TEXT BLOCK
---
Let me back up for those of you who are not regular readers of this blog. For 18 years, I was the yearbook advisor at my school. Even in normal weeks, my afternoons were filled with games, events, play rehearsals, and band performances. My weekends very often involved editing photos and uploading them for tagging. Spirit Week, as you can imagine, was all of this on steroids. Our school is on two campuses, so each day meant running from my classroom to the elementary campus for pictures. The parade, pep rally, game, and court on Friday led to a Saturday filled with editing and uploading before heading to the dance where I took about 400 pictures in three hours. Sunday was about dealing with those, and I was teaching again on Monday (I hadn't stopped teaching during spirit week). Please don't read any of this as a complaint. I did it for 18 years because I loved doing it. But, loving it doesn't keep it from being a lot to deal with.
In April of 2022, I approached my principal about giving up the yearbook and spent last year handing it off to someone else. While some have worried that I would have mixed feelings or a sense of great loss, I haven't. I figured out what I was getting from the yearbook that I didn't want to lose and created a role for myself that would provide that. Mostly, I have been enjoying going to a volleyball game when I want to rather than when I had to, planning to see a play without having already seen two rehearsals, and attending fitness classes at the local YMCA (by the way, we are in our annual fundraising time, and I'd love for you to support the work they do for the community because it is amazing).
---
EXTRACTED RECORDS
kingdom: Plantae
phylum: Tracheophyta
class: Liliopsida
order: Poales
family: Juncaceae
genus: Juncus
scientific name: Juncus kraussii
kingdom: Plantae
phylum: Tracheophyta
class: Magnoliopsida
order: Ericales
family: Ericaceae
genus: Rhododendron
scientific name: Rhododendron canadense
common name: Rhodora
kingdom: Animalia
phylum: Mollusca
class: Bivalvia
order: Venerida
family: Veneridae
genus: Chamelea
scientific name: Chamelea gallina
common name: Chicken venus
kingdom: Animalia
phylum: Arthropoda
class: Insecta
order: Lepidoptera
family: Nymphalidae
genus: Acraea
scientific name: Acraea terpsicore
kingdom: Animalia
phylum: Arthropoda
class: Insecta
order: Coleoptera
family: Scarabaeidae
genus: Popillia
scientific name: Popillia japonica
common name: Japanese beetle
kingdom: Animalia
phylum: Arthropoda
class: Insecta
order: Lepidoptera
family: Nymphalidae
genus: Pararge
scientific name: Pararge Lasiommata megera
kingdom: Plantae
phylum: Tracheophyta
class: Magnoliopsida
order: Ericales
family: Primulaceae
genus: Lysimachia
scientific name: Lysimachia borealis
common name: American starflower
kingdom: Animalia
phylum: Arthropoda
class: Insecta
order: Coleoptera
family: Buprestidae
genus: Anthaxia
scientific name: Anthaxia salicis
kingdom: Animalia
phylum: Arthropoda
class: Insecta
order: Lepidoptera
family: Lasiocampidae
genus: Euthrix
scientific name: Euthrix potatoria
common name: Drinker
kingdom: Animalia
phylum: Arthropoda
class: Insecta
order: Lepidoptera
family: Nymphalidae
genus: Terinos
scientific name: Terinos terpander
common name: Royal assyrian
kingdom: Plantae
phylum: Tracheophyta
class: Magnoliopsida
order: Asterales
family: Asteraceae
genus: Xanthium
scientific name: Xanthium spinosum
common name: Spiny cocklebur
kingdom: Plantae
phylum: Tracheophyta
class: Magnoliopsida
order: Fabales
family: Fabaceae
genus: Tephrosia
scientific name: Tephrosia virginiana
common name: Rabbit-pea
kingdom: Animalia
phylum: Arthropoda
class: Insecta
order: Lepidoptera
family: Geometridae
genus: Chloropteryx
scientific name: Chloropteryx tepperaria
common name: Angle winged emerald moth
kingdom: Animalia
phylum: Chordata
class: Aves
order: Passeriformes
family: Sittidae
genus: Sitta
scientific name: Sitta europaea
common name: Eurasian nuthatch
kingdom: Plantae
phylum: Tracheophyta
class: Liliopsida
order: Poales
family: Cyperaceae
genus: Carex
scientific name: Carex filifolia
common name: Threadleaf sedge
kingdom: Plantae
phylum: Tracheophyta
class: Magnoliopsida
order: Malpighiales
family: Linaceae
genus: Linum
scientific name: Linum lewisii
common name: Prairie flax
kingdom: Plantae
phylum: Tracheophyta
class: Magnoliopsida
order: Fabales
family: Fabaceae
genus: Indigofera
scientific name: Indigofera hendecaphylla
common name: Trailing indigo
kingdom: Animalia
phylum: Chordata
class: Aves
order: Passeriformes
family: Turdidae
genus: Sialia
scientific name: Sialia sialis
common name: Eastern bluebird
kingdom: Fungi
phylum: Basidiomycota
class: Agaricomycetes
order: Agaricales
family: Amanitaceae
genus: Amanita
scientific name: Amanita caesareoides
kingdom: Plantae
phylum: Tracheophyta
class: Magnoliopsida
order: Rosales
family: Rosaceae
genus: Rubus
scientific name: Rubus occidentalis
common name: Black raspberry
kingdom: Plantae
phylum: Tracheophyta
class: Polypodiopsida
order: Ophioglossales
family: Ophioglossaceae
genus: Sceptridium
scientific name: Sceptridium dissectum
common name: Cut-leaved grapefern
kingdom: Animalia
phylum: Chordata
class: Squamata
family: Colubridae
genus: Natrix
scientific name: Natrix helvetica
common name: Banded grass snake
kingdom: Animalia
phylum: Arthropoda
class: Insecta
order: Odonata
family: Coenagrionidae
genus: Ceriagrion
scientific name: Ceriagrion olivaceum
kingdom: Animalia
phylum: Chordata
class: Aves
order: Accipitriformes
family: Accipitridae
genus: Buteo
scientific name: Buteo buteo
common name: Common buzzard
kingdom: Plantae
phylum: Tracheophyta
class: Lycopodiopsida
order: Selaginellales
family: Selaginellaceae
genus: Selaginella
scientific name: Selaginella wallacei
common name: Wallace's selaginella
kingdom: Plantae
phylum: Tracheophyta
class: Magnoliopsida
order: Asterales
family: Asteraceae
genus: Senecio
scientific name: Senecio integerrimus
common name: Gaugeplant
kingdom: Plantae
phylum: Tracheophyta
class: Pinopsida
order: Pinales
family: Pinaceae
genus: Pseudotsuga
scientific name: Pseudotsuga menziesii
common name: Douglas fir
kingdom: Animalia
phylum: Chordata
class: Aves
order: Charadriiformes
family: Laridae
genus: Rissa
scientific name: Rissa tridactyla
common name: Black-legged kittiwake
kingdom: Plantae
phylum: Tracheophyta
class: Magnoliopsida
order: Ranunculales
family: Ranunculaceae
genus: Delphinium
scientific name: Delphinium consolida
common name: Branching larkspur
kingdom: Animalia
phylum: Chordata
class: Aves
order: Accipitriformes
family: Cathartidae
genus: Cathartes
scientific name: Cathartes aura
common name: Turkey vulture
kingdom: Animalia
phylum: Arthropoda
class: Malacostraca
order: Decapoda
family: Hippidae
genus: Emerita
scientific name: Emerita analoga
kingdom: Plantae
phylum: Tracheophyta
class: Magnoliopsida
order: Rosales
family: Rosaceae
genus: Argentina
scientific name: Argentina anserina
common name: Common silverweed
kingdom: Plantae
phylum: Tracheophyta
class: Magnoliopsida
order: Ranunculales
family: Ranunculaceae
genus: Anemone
---
ASSIGNED TASK 1
Copy the part of the yearbook blog post that starts at the words "In April of" and stops after "it is amazing).".
ASSIGNED TASK 2
According to the yearbook blog post, how many pictures did the writer take at the dance, and in how long?
ASSIGNED TASK 3
Please resume the yearbook blog post after its last sentence and keep writing it.

REPLY 1
In April of 2022, I approached my principal about giving up the yearbook and spent last year handing it off to someone else. While some have worried that I would have mixed feelings or a sense of great loss, I haven't. I figured out what I was getting from the yearbook that I didn't want to lose and created a role for myself that would provide that. Mostly, I have been enjoying going to a volleyball game when I want to rather than when I had to, planning to see a play without having already seen two rehearsals, and attending fitness classes at the local YMCA (by the way, we are in our annual fundraising time, and I'd love for you to support the work they do for the community because it is amazing).

REPLY 2
About 400 pictures in three hours.

REPLY 3
As I did my lesson planning for this week, I was happy to see that I could keep doing whatever I need to in order to move forward in the curriculum. Each day, I enjoyed seeing students in their costumes without needing to chase them down the hall with a camera. I was able to participate in the parade, waving at the camera as I walked by. I participated in the teacher lip-sync battle at the pep rally, something I hadn't been able to do in years. I went to the game and didn't watch it because I was able to stand in the alumni tent talking to former students. I chaperoned the dance last night with empty hands and left when the first shift ended, getting home at a perfectly reasonable time.
Again, please don't hear any of this as a hatred of the last 18 years, simply as a comparison to show that I let go of this at exactly the right time. I loved doing it, and, because the timing was right, I am able to love not doing it without having negative feelings about it.
When it is time to let something go, I encourage you to put thought into why you were doing it in the first place and then figure out how to keep the positive aspects of that thing in your life in a different way. The time invested is worth the emotional payoff.
*There is no such thing as a normal school week.